You’ve seen those scary photos of worm-strangled hearts, right? Shouldn’t you give meds year round just in case? Isn’t safe better than sorry?
But is that harmless little pill or yummie medical “brownie” really safe? No drug is completely free of risk and adverse reactions. I can find no long-term studies regarding cancer risks and organ damage for dogs receiving heartworm insecticides year round (or even for a few months). Such a study would be difficult to conduct and very expensive. Who would fund such a study – or publish any negative findings?
One clue to the possibility of adverse reactions should be label warnings: call your doctor immediately if ingested; keep away from children; wash your hands immediately after use…. How can medication be good for dogs but so dangerous foryou?
Another question: is your dog healthy enough for these medications? The “Heartworm Prevention” page states: “Healthy kidneys and normal liver functions are essential in metabolizing most medications.” Many dogs, including my Jiggy, do not have healthy organ function. I wonder how many unhealthy animals are nevertheless on meds?
Adverse Reactions to Heartworm Medications
With any drug, study FDA and manufacturer information before medicating.
These adverse reactions have been reported to the FDA by manufacturers. (Click the links for more information; write or call manufacturers with any questions). Terms you might not understand include ataxia (gross lack of coordination of muscle movements), pruritus (itchy dermatologic condition), urticaria (hives), mydriasis (excessive pupil dilation), and erythema (skin redness). Other terms should be self-explanatory.
HEARTGARD and TriHeartPlus (ivermectin): Depression/lethargy, vomiting, anorexia, diarrhea, mydriasis, ataxia staggering, convulsions and hypersalivation. INTERCEPTOR (milbemycin oxime) reports the above reactions plus weakness. Sentinel (milbemycin oxime) reports vomiting, depression/lethargy, pruritus, urticaria, diarrhea, anorexia, skin congestion, ataxia, convulsions, hypersalivation and weakness.
REVOLUTION® (selamectin), Topical Parasiticide For Dogs and Cats: pre-approval reactions of vomiting, loose stool or diarrhea with or without blood, anorexia, lethargy, salivation, tachypnea, and muscle tremors. Post-approval experience included the above plus pruritis, urticaria, erythema, ataxia, fever, and rare reports of death and seizures in dogs.

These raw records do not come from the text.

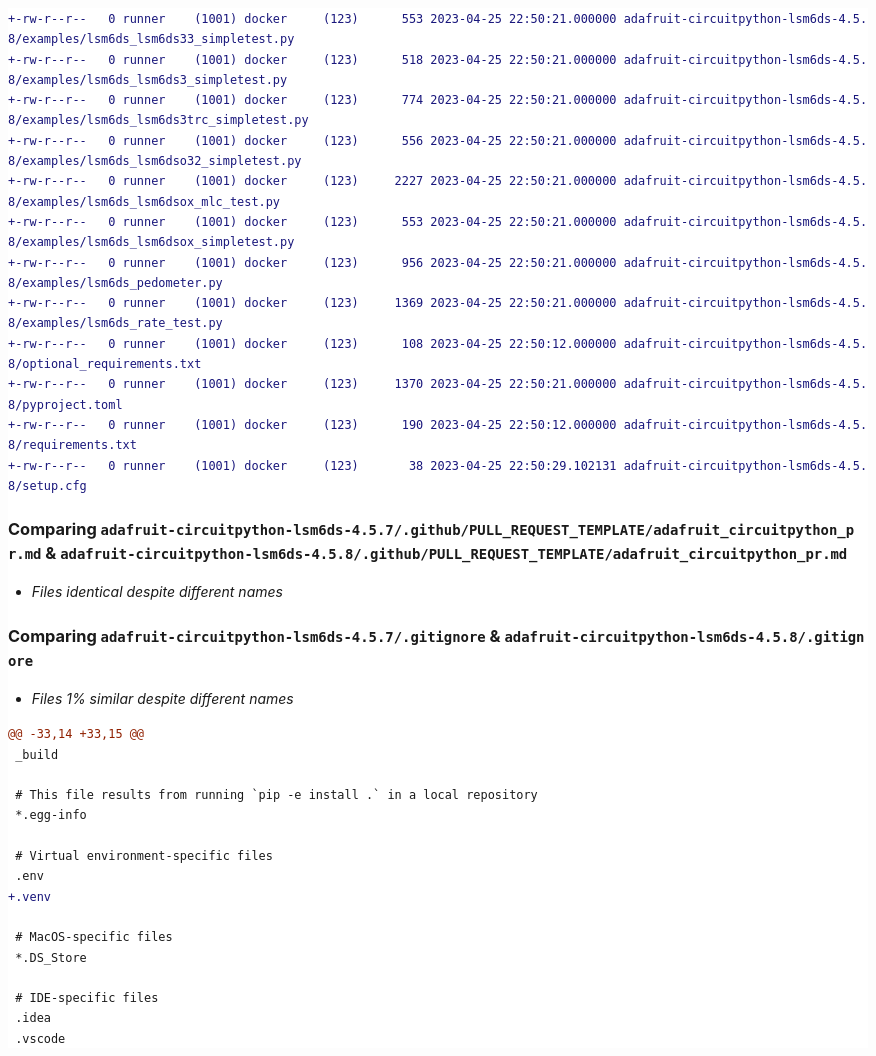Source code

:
 ```diff
+-rw-r--r--   0 runner    (1001) docker     (123)      553 2023-04-25 22:50:21.000000 adafruit-circuitpython-lsm6ds-4.5.8/examples/lsm6ds_lsm6ds33_simpletest.py
+-rw-r--r--   0 runner    (1001) docker     (123)      518 2023-04-25 22:50:21.000000 adafruit-circuitpython-lsm6ds-4.5.8/examples/lsm6ds_lsm6ds3_simpletest.py
+-rw-r--r--   0 runner    (1001) docker     (123)      774 2023-04-25 22:50:21.000000 adafruit-circuitpython-lsm6ds-4.5.8/examples/lsm6ds_lsm6ds3trc_simpletest.py
+-rw-r--r--   0 runner    (1001) docker     (123)      556 2023-04-25 22:50:21.000000 adafruit-circuitpython-lsm6ds-4.5.8/examples/lsm6ds_lsm6dso32_simpletest.py
+-rw-r--r--   0 runner    (1001) docker     (123)     2227 2023-04-25 22:50:21.000000 adafruit-circuitpython-lsm6ds-4.5.8/examples/lsm6ds_lsm6dsox_mlc_test.py
+-rw-r--r--   0 runner    (1001) docker     (123)      553 2023-04-25 22:50:21.000000 adafruit-circuitpython-lsm6ds-4.5.8/examples/lsm6ds_lsm6dsox_simpletest.py
+-rw-r--r--   0 runner    (1001) docker     (123)      956 2023-04-25 22:50:21.000000 adafruit-circuitpython-lsm6ds-4.5.8/examples/lsm6ds_pedometer.py
+-rw-r--r--   0 runner    (1001) docker     (123)     1369 2023-04-25 22:50:21.000000 adafruit-circuitpython-lsm6ds-4.5.8/examples/lsm6ds_rate_test.py
+-rw-r--r--   0 runner    (1001) docker     (123)      108 2023-04-25 22:50:12.000000 adafruit-circuitpython-lsm6ds-4.5.8/optional_requirements.txt
+-rw-r--r--   0 runner    (1001) docker     (123)     1370 2023-04-25 22:50:21.000000 adafruit-circuitpython-lsm6ds-4.5.8/pyproject.toml
+-rw-r--r--   0 runner    (1001) docker     (123)      190 2023-04-25 22:50:12.000000 adafruit-circuitpython-lsm6ds-4.5.8/requirements.txt
+-rw-r--r--   0 runner    (1001) docker     (123)       38 2023-04-25 22:50:29.102131 adafruit-circuitpython-lsm6ds-4.5.8/setup.cfg
```

### Comparing `adafruit-circuitpython-lsm6ds-4.5.7/.github/PULL_REQUEST_TEMPLATE/adafruit_circuitpython_pr.md` & `adafruit-circuitpython-lsm6ds-4.5.8/.github/PULL_REQUEST_TEMPLATE/adafruit_circuitpython_pr.md`

 * *Files identical despite different names*

### Comparing `adafruit-circuitpython-lsm6ds-4.5.7/.gitignore` & `adafruit-circuitpython-lsm6ds-4.5.8/.gitignore`

 * *Files 1% similar despite different names*

```diff
@@ -33,14 +33,15 @@
 _build
 
 # This file results from running `pip -e install .` in a local repository
 *.egg-info
 
 # Virtual environment-specific files
 .env
+.venv
 
 # MacOS-specific files
 *.DS_Store
 
 # IDE-specific files
 .idea
 .vscode
```
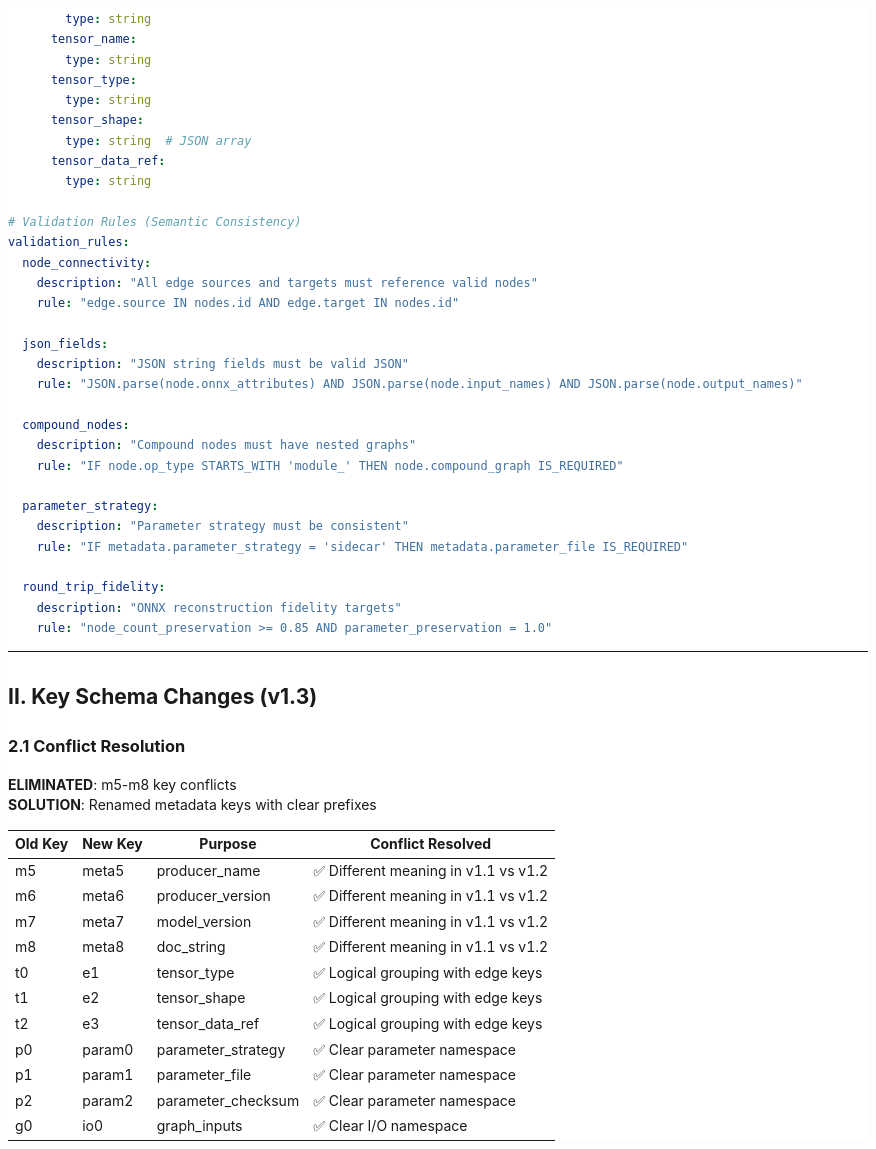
```yaml
        type: string
      tensor_name:
        type: string
      tensor_type:
        type: string
      tensor_shape:
        type: string  # JSON array
      tensor_data_ref:
        type: string

# Validation Rules (Semantic Consistency)
validation_rules:
  node_connectivity:
    description: "All edge sources and targets must reference valid nodes"
    rule: "edge.source IN nodes.id AND edge.target IN nodes.id"
    
  json_fields:
    description: "JSON string fields must be valid JSON"
    rule: "JSON.parse(node.onnx_attributes) AND JSON.parse(node.input_names) AND JSON.parse(node.output_names)"
    
  compound_nodes:
    description: "Compound nodes must have nested graphs"
    rule: "IF node.op_type STARTS_WITH 'module_' THEN node.compound_graph IS_REQUIRED"
    
  parameter_strategy:
    description: "Parameter strategy must be consistent"
    rule: "IF metadata.parameter_strategy = 'sidecar' THEN metadata.parameter_file IS_REQUIRED"
    
  round_trip_fidelity:
    description: "ONNX reconstruction fidelity targets"
    rule: "node_count_preservation >= 0.85 AND parameter_preservation = 1.0"
```

---

## II. Key Schema Changes (v1.3)

### 2.1 Conflict Resolution

**ELIMINATED**: m5-m8 key conflicts  
**SOLUTION**: Renamed metadata keys with clear prefixes

| Old Key | New Key | Purpose | Conflict Resolved |
|---------|---------|---------|-------------------|
| m5 | meta5 | producer_name | ✅ Different meaning in v1.1 vs v1.2 |
| m6 | meta6 | producer_version | ✅ Different meaning in v1.1 vs v1.2 |
| m7 | meta7 | model_version | ✅ Different meaning in v1.1 vs v1.2 |
| m8 | meta8 | doc_string | ✅ Different meaning in v1.1 vs v1.2 |
| t0 | e1 | tensor_type | ✅ Logical grouping with edge keys |
| t1 | e2 | tensor_shape | ✅ Logical grouping with edge keys |
| t2 | e3 | tensor_data_ref | ✅ Logical grouping with edge keys |
| p0 | param0 | parameter_strategy | ✅ Clear parameter namespace |
| p1 | param1 | parameter_file | ✅ Clear parameter namespace |
| p2 | param2 | parameter_checksum | ✅ Clear parameter namespace |
| g0 | io0 | graph_inputs | ✅ Clear I/O namespace |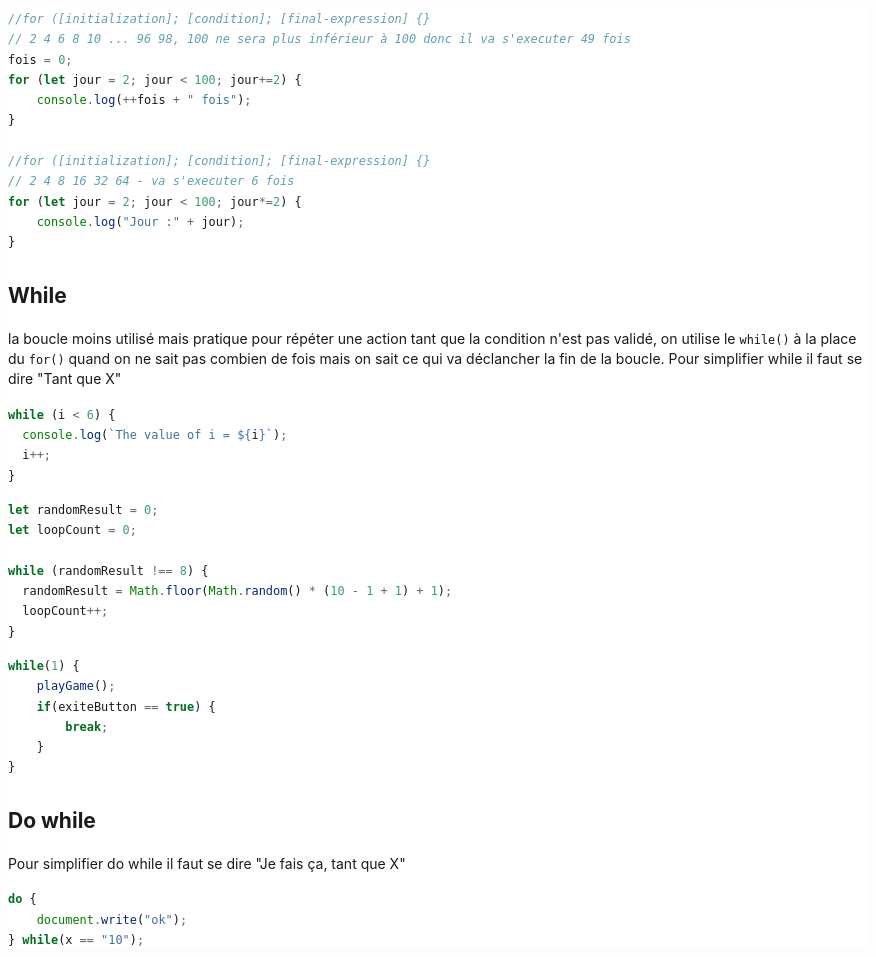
 ```javascript
//for ([initialization]; [condition]; [final-expression] {}
// 2 4 6 8 10 ... 96 98, 100 ne sera plus inférieur à 100 donc il va s'executer 49 fois 
fois = 0;
for (let jour = 2; jour < 100; jour+=2) {
    console.log(++fois + " fois");
}

//for ([initialization]; [condition]; [final-expression] {}
// 2 4 8 16 32 64 - va s'executer 6 fois
for (let jour = 2; jour < 100; jour*=2) {
    console.log("Jour :" + jour);
}
```

## While 

la boucle moins utilisé mais pratique pour répéter une action tant que la condition n'est pas validé, on utilise le `while()` à la place du `for()` quand on ne sait pas combien de fois mais on sait ce qui va déclancher la fin de la boucle.
Pour simplifier while il faut se dire "Tant que X"

```javascript
while (i < 6) {
  console.log(`The value of i = ${i}`);
  i++;
}
```

```javascript
let randomResult = 0;
let loopCount = 0;

while (randomResult !== 8) {
  randomResult = Math.floor(Math.random() * (10 - 1 + 1) + 1);
  loopCount++;
}
```


```javascript
while(1) {
    playGame();
    if(exiteButton == true) {
        break;
    }
}
```

## Do while 
Pour simplifier do while il faut se dire "Je fais ça, tant que X"

```javascript
do {
    document.write("ok");
} while(x == "10");
```
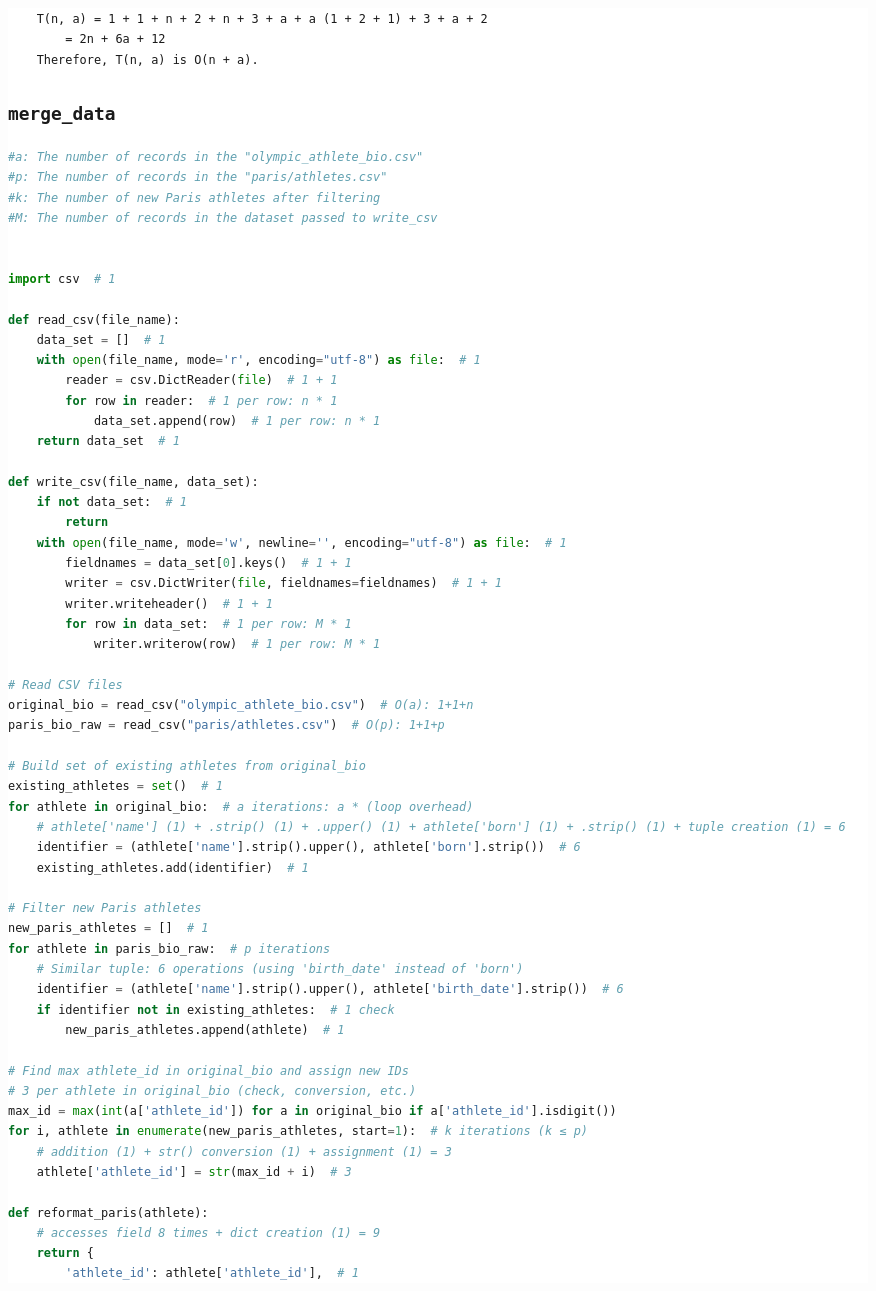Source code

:        T(n, a) = 1 + 1 + n + 2 + n + 3 + a + a (1 + 2 + 1) + 3 + a + 2
            = 2n + 6a + 12
        Therefore, T(n, a) is O(n + a).

## `merge_data`

```python
#a: The number of records in the "olympic_athlete_bio.csv"
#p: The number of records in the "paris/athletes.csv"
#k: The number of new Paris athletes after filtering
#M: The number of records in the dataset passed to write_csv


import csv  # 1

def read_csv(file_name):
    data_set = []  # 1
    with open(file_name, mode='r', encoding="utf-8") as file:  # 1
        reader = csv.DictReader(file)  # 1 + 1
        for row in reader:  # 1 per row: n * 1
            data_set.append(row)  # 1 per row: n * 1
    return data_set  # 1

def write_csv(file_name, data_set):
    if not data_set:  # 1
        return
    with open(file_name, mode='w', newline='', encoding="utf-8") as file:  # 1
        fieldnames = data_set[0].keys()  # 1 + 1
        writer = csv.DictWriter(file, fieldnames=fieldnames)  # 1 + 1
        writer.writeheader()  # 1 + 1
        for row in data_set:  # 1 per row: M * 1
            writer.writerow(row)  # 1 per row: M * 1

# Read CSV files
original_bio = read_csv("olympic_athlete_bio.csv")  # O(a): 1+1+n
paris_bio_raw = read_csv("paris/athletes.csv")  # O(p): 1+1+p

# Build set of existing athletes from original_bio
existing_athletes = set()  # 1
for athlete in original_bio:  # a iterations: a * (loop overhead)
    # athlete['name'] (1) + .strip() (1) + .upper() (1) + athlete['born'] (1) + .strip() (1) + tuple creation (1) = 6
    identifier = (athlete['name'].strip().upper(), athlete['born'].strip())  # 6
    existing_athletes.add(identifier)  # 1

# Filter new Paris athletes
new_paris_athletes = []  # 1
for athlete in paris_bio_raw:  # p iterations
    # Similar tuple: 6 operations (using 'birth_date' instead of 'born')
    identifier = (athlete['name'].strip().upper(), athlete['birth_date'].strip())  # 6
    if identifier not in existing_athletes:  # 1 check
        new_paris_athletes.append(athlete)  # 1

# Find max athlete_id in original_bio and assign new IDs
# 3 per athlete in original_bio (check, conversion, etc.)
max_id = max(int(a['athlete_id']) for a in original_bio if a['athlete_id'].isdigit())
for i, athlete in enumerate(new_paris_athletes, start=1):  # k iterations (k ≤ p)
    # addition (1) + str() conversion (1) + assignment (1) = 3
    athlete['athlete_id'] = str(max_id + i)  # 3

def reformat_paris(athlete):
    # accesses field 8 times + dict creation (1) = 9
    return {
        'athlete_id': athlete['athlete_id'],  # 1
```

Proheart 6 : severe allergic reactions (anaphylaxis): facial swelling, itching, difficulty breathing, collapse; lethargy (sluggishness); not eating or losing interest in food; any change in activity level; seizures; vomiting and/or diarrhea (with and without blood); weight loss; pale gums, increased thirst or urination, weakness, bleeding, bruising; rare instances of death. This product was voluntarily withdrawn from the market in 2004 because of deaths but has been reintroduced. Read my post Heartworm Protection: Do We Need ProHeart 6?
For any other brand, research the product or its active ingredient before even thinking of administering it.
Also, never give any meds without first learning if any vitamins, minerals, herbal products or drugs interact negatively with the medication. Note age restrictions. Most importantly, learn what symptoms alert you to a reaction. Important note: Collies, Australian Shepards and related breeds have a sensitivity to ivermectin (Heartgard and others).
Beware any website or person professing the absolute safety of any medication. I’d like adverse reactions for pet medications to be included in all TV ads, as they are for meds for humans — but I don’t expect it.